Yesterday was the one year anniversary from learning that Gabriella would need a transplant after only 2 short weeks of knowing we had a sick child. I can remember the sting to my soul when Dr Alhadheri told me those words "she needs a new heart", and the immediate crash afterwards. It felt like a true out of body experience. I saw myself weeping in the doctors office, walking to the car, sitting in the seat of my van and not knowing what to say or do or how to even move. I felt numb. I went back to work so I could sit in my office with the door locked, just so I didn't have to go pick up my kids and have them see me that way. My world had been shattered. Motherhood as I knew it was forever changed. My marriage changed forever and instantly faced something we never imagined it would face.

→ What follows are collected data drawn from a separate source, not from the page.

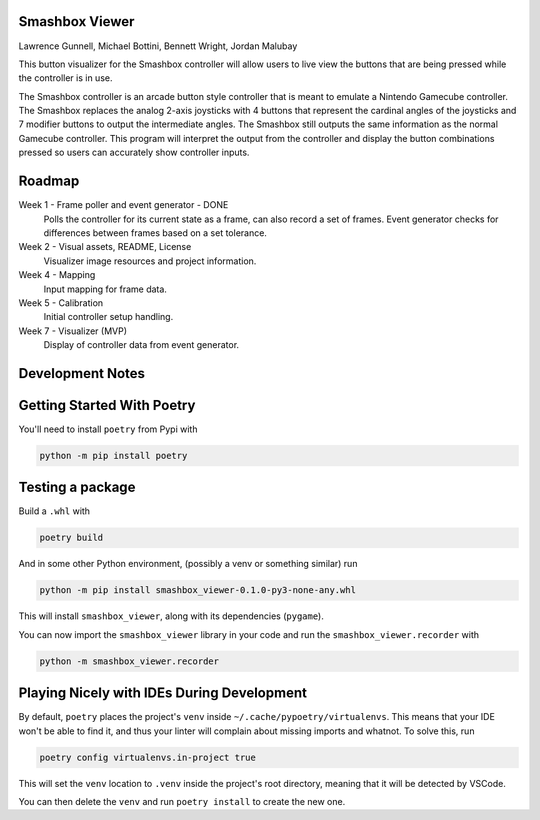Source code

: ===============
Smashbox Viewer
===============

Lawrence Gunnell, Michael Bottini, Bennett Wright, Jordan Malubay

This button visualizer for the Smashbox controller will allow users to live view the buttons
that are being pressed while the controller is in use.

The Smashbox controller is an arcade button style controller that is meant to emulate 
a Nintendo Gamecube controller. The Smashbox replaces the analog 2-axis joysticks with 4 buttons
that represent the cardinal angles of the joysticks and 7 modifier buttons to output the
intermediate angles. The Smashbox still outputs the same information as the normal Gamecube
controller. This program will interpret the output from the controller and display the button
combinations pressed so users can accurately show controller inputs.  

=======
Roadmap
=======

Week 1 - Frame poller and event generator - DONE
    Polls the controller for its current state as a frame, can also
    record a set of frames. Event generator checks for differences
    between frames based on a set tolerance.

Week 2 - Visual assets, README, License
    Visualizer image resources and project information. 

Week 4 - Mapping
    Input mapping for frame data.

Week 5 - Calibration
    Initial controller setup handling.

Week 7 - Visualizer (MVP)
    Display of controller data from event generator.

============================
Development Notes
============================

============================
Getting Started With Poetry
============================

You'll need to install ``poetry`` from Pypi with

.. code-block:: bash

    python -m pip install poetry

============================
Testing a package
============================

Build a ``.whl`` with

.. code-block:: bash

    poetry build

And in some other Python environment, (possibly a venv or something similar) run

.. code-block:: bash

    python -m pip install smashbox_viewer-0.1.0-py3-none-any.whl

This will install ``smashbox_viewer``, along with its dependencies (``pygame``).

You can now import the ``smashbox_viewer`` library in your code and run the 
``smashbox_viewer.recorder`` with

.. code-block:: bash

    python -m smashbox_viewer.recorder

===========================================
Playing Nicely with IDEs During Development
===========================================

By default, ``poetry`` places the project's ``venv`` inside
``~/.cache/pypoetry/virtualenvs``. This means that your IDE won't be able to
find it, and thus your linter will complain about missing imports and whatnot.
To solve this, run

.. code-block:: bash

    poetry config virtualenvs.in-project true

This will set the ``venv`` location to ``.venv`` inside the project's root directory,
meaning that it will be detected by VSCode.

You can then delete the ``venv`` and run ``poetry install`` to create the new one.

When I look back over what the last year has given us, I know God has carried us the entire way and laid the most enormous hands of protection over Gabriella (the image in my head of that overwhelms me). May 11, 2009, I felt like I didn't know how to breathe anymore. May 11, 2010, I fight on for Gabriella. The pain and anguish we felt when we found out the severity Gabriella's life, and how short it could potentially be, is something we will never forget or get rid of, but we have been able to move in a forward direction from it. We had the option to handle this in many different ways, but we chose the route we took based on our faith and support. And to any of you reading this, YOU have been part of that.
I will never forget that day though, and will never minimize or try to "get past" the feelings I felt. It is because I choose to remember that pain that I can fight so hard for her today.